LAS HORAS GRISES
JOSÉ DÍAZ CERVERA
hay horas grises, blancas y amarillas.
EFRAÍN HUERTA
Había que darle oportunidad al silencio para que nuestras lenguas no se enredasen hasta dejarnos definitivamente mudos. No cabía sentarse a esperar nada que no tuviera al menos el aspecto de un gramo de esperanza; no cabía desollarse ni morder el viento.
No valía la pena ni siquiera pronunciar nuestros nombres sólo para que los devorase el vacío.
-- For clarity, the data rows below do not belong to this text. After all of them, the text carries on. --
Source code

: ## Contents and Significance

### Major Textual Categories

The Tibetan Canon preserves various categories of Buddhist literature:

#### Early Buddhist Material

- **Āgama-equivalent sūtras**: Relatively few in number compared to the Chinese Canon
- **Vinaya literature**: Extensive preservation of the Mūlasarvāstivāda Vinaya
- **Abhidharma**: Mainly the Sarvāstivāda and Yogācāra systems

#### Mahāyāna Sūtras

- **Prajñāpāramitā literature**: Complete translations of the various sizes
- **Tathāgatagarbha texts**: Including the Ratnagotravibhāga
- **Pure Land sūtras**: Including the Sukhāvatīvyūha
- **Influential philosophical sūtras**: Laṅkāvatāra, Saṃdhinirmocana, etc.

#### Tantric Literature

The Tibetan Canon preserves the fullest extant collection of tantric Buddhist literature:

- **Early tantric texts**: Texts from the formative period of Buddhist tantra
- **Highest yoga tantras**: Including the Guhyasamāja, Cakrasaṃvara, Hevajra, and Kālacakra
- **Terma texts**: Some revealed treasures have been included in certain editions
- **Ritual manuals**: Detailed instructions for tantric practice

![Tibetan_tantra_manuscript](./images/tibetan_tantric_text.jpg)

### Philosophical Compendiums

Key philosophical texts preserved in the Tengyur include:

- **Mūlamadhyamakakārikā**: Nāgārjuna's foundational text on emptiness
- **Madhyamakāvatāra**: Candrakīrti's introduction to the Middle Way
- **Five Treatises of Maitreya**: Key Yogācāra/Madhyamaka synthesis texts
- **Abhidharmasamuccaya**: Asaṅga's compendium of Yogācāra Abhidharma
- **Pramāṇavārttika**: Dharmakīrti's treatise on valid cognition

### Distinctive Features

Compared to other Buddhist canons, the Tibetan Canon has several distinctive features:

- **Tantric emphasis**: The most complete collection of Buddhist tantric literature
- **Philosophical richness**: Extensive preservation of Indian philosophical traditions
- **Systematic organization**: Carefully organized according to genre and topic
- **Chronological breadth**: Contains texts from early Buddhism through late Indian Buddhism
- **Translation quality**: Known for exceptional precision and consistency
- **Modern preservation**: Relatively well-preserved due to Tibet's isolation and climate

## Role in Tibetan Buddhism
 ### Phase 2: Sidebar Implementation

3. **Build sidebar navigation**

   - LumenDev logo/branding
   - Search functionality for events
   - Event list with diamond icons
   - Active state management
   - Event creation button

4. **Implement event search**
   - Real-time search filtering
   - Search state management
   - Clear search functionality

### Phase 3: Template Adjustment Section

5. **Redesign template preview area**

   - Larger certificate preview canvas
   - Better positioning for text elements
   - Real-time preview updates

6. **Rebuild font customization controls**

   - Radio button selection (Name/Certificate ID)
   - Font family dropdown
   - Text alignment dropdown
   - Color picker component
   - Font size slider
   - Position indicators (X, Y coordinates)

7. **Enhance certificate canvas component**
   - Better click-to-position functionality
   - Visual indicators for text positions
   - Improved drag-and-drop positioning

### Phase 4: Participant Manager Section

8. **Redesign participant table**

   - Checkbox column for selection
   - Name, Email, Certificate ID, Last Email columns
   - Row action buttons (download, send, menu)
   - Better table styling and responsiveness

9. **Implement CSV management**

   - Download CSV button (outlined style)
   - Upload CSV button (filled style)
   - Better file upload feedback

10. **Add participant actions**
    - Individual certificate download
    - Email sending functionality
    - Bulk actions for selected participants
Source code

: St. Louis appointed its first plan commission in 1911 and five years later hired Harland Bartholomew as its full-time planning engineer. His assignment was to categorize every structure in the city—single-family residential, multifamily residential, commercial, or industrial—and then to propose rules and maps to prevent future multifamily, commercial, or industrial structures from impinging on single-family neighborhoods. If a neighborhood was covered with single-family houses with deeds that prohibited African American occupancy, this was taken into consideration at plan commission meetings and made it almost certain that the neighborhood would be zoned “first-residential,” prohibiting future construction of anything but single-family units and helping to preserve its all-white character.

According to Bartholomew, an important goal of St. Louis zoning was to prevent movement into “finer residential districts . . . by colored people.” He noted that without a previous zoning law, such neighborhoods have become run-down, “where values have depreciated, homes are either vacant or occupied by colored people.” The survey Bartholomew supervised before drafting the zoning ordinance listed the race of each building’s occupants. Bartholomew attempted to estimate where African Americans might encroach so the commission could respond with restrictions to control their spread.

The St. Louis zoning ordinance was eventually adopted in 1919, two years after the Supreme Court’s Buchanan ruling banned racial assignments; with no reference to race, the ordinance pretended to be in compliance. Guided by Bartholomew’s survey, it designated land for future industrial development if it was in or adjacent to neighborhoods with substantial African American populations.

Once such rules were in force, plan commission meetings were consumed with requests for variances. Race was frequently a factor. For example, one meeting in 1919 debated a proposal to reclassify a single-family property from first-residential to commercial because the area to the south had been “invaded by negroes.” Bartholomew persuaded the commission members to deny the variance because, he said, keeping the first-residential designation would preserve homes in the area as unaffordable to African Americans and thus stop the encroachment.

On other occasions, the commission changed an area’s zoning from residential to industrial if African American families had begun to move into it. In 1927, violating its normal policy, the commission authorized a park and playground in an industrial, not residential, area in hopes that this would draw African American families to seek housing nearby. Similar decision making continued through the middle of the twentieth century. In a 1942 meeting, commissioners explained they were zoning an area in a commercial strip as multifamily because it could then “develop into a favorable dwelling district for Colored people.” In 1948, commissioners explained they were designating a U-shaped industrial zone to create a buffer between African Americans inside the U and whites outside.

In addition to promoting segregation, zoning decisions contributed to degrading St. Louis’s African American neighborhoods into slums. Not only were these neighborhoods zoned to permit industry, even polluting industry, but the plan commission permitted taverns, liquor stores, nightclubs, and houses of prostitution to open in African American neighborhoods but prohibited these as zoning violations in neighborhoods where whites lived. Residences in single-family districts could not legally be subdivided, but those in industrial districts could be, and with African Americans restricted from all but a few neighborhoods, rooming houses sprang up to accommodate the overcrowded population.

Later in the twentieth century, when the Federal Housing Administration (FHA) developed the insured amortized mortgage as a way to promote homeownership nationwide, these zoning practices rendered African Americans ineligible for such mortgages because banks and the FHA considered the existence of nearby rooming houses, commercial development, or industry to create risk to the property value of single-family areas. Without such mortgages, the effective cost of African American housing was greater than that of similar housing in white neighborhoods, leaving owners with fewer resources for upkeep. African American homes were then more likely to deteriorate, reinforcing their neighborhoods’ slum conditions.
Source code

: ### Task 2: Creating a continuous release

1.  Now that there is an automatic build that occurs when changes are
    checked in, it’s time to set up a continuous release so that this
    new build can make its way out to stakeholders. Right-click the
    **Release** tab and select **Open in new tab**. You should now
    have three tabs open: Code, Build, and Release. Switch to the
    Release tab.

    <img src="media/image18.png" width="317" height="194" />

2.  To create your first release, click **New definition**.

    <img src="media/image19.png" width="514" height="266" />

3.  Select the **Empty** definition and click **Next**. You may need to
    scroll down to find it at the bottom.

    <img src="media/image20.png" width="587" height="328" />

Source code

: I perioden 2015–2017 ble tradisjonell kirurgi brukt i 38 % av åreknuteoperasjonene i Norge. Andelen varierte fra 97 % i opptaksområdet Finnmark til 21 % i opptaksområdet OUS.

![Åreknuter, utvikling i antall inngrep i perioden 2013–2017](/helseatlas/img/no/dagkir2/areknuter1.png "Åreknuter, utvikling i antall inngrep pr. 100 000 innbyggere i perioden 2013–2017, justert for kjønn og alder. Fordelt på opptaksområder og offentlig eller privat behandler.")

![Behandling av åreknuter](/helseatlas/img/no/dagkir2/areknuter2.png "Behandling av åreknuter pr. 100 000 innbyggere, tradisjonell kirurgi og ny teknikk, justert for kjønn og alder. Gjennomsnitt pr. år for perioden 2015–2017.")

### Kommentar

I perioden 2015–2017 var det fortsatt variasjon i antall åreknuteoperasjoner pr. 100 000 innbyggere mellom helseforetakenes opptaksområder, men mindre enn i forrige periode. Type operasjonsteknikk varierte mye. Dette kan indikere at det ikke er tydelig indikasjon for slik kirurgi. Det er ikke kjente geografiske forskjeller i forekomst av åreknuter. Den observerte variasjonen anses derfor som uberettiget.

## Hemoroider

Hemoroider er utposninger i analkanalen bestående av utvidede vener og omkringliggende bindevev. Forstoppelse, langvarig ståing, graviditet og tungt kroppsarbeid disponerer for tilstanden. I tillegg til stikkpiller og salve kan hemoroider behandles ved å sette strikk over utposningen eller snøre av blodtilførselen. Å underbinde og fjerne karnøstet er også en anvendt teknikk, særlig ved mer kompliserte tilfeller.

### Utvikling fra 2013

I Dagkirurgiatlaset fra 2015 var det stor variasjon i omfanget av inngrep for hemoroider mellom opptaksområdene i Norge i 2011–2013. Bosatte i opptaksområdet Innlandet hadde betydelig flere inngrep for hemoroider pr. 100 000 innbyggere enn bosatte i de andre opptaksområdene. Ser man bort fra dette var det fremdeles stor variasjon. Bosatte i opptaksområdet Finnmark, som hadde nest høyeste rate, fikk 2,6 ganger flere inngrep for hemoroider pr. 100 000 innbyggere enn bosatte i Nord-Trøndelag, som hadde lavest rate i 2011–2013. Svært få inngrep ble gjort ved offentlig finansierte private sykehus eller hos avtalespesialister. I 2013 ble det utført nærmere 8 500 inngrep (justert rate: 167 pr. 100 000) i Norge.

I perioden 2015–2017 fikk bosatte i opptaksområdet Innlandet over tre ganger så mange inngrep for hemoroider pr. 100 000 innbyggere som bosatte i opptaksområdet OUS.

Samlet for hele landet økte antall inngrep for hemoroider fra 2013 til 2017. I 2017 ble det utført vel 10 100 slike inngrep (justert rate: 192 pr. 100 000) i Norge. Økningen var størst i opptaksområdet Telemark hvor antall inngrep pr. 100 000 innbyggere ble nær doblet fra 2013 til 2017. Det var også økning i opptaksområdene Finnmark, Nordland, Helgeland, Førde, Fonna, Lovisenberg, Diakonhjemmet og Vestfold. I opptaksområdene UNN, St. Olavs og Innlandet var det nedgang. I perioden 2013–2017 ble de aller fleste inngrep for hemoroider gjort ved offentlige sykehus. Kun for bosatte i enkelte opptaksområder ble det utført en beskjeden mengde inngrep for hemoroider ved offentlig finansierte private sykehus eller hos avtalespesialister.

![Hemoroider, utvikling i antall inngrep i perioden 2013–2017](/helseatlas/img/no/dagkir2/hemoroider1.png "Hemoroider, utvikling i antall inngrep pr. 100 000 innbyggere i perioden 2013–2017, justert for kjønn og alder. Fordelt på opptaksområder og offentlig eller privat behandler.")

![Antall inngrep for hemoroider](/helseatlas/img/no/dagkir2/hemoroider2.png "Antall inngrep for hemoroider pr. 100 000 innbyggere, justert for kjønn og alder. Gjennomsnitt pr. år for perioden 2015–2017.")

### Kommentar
Y es que todos habíamos muerto ya; y es que a todos nos habían arrancado nuestros rostros y perforado las manos y los pies con clavos de sombra, mientras estábamos sentados sobre una piedra blanca devorando el pan de azufre en que siempre naufragan nuestras voces.
No digo Ayotzinapa; no digo tan sólo Ayotzinapa ni el pulmón ni los ojos ni la luz que se esfuma cuando abro mis párpados que crujen, ni digo nuestros muertos o nuestros pájaros lavando el otoño. Digo Abel y Benjamín; digo Alexander y Jacinto. Digo Leonel, Marcial, Luis Ángel, Magdaleno… Digo la imagen de una anciana de Aguas Blancas arrojando a los soldados una piedra y una maldición; digo los agujeros que en los muros de Tlatelolco no quisieron reparar los vecinos para que no haya olvido; digo Tlatlaya con el paladar hinchado; digo Bolonchén con la saliva negra.
No digo sino lo que en silencio repiten los ojos que nos arrancaron. No digo sino lo que tiembla en mi mano cuando la pongo sobre el corazón de las cosas: sólo estoy solo alrededor de mí, dibujando la transparencia.